That can't be said if anything else Starfleet has ever built, though. ALL of their tools are insanely multipurpose. Phasers can be converted into forcefield generators, they can stun, they can kill, they can cut through walls, heat up rocks, boil water to make coffee, etc. A typical tricorder can scan, record, transmit impulses, analyze soil samples, vital signs, detect biohazard contaminants, radiation, etc. Even a communicator has multiple functions; it can be used as an emergency beacon, a personal locator, a translator, a recorder, an archive device...

Really, having the communicator and the tricorder being separate devices is highly inefficient, considering the hardware of a communicator could easily fit inside of a tricorder. The broader point -- and it is a good one -- is that all of the functions of the communicator, whatever those might be, are pretty much inaccessible in that it doesn't have any sort of logical user interface that would allow you to USE them. How, for example, could you open your communicator and contact just one other person on your away team? How would you select one frequency over others? How would you set your communicator to a different encryption scheme than normal in case you were being monitored? How would you tell your communicator to listen to an alien language and provide a translation (how the hell did Burnham do this?) How do you adjust the volume on the communicator?

One wonders how many menus you have to cycle through with just two knobs and a button to get it to do what you want. Maybe it CAN do all of these things, but it's not a very efficient design for it.

A window on a starship wouldn't work. For proof, turn on the lights in your house and look out the window at night. All you'd see in the window is the bridge crew's reflection. It's why IRL, astronauts don't have lights inside their helmets. You wouldn't be able to see anything outside the window.
And yet, real space craft still have windows...

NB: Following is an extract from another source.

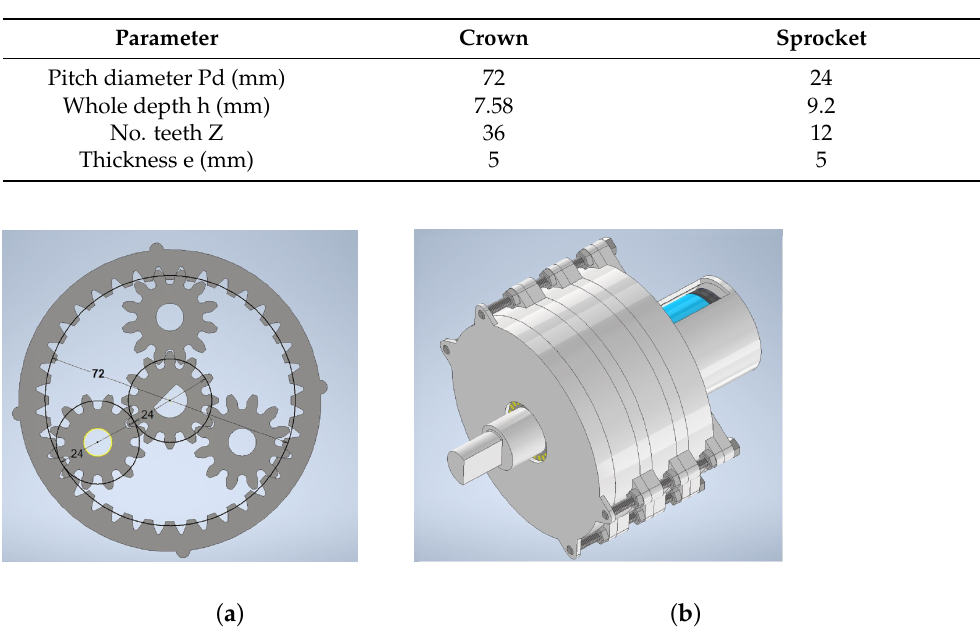
Table 5. Parameters for gearbox stage design.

ISS-37_Karen_Nyberg_in_the_Cupola_module.jpg

Canon violation!
 
The broader point -- and it is a good one -- is that all of the functions of the communicator, whatever those might be, are pretty much inaccessible in that it doesn't have any sort of logical user interface that would allow you to USE them. How, for example, could you open your communicator and contact just one other person on your away team? How would you select one frequency over others? How would you set your communicator to a different encryption scheme than normal in case you were being monitored? How would you tell your communicator to listen to an alien language and provide a translation (how the hell did Burnham do this?) How do you adjust the volume on the communicator?

One wonders how many menus you have to cycle through with just two knobs and a button to get it to do what you want. Maybe it CAN do all of these things, but it's not a very efficient design for it.

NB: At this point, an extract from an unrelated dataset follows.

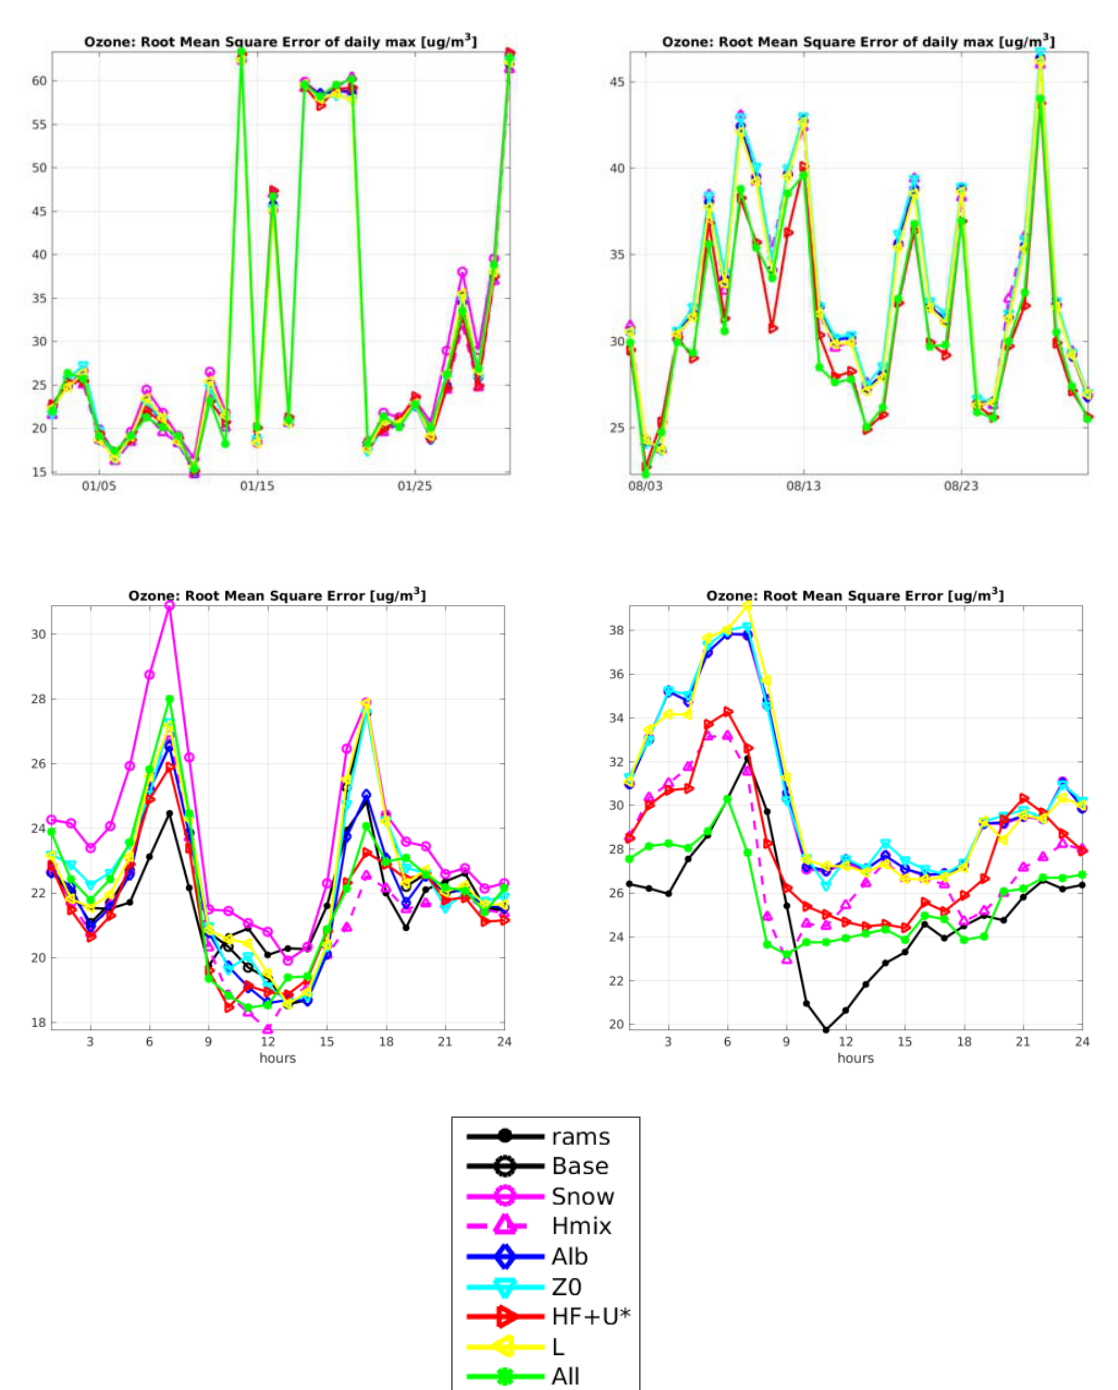
Figure 8. O 3 —RMSE of the daily maximum of hourly concentrations (upper panel) and of hourly concentrations (lower panel), for January (left) and August (right). The x ‐ axis reports UTC times. Values of R ( Figure 9, upper panel) are between 0.24 and 0.44 in January and between 0.23 and 0.52 in August. In January, the average pattern is a W ‐ shape, it shows descending values at night, with the absolute minimum between 7.00 and 8.00, then a sharp rise until 11.00, followed by a decrease towards a relative minimum value at 21.00, then, again, a rapid increase, until 23.00. HF+U* is the best configuration during night time, Hmix has the highest values from 10.00 to 20.00, Z0 gives the best results at 21.00 and 22.00. August values show a different pattern, with lower values at night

It wasn't that long ago that people would have been baffled by how a phone could be operated when it's just a slab of glass and metal. Nevermind that it can also do a billion other things. At a certain point, I think, we have to take a charitable view that the Trek future is sometimes beyond our understanding.

Even in the real world, things don't always make sense when viewed in this fashion. Why do people still make phone calls when we can Facetime? Because we can doesn't mean we want to. Maybe that's why the communicator is as it is.
 
Does a TOS communicator have intrinsic UT capabilities or the Ship's computer does the work? For talking to the Companion they used the UT pipe.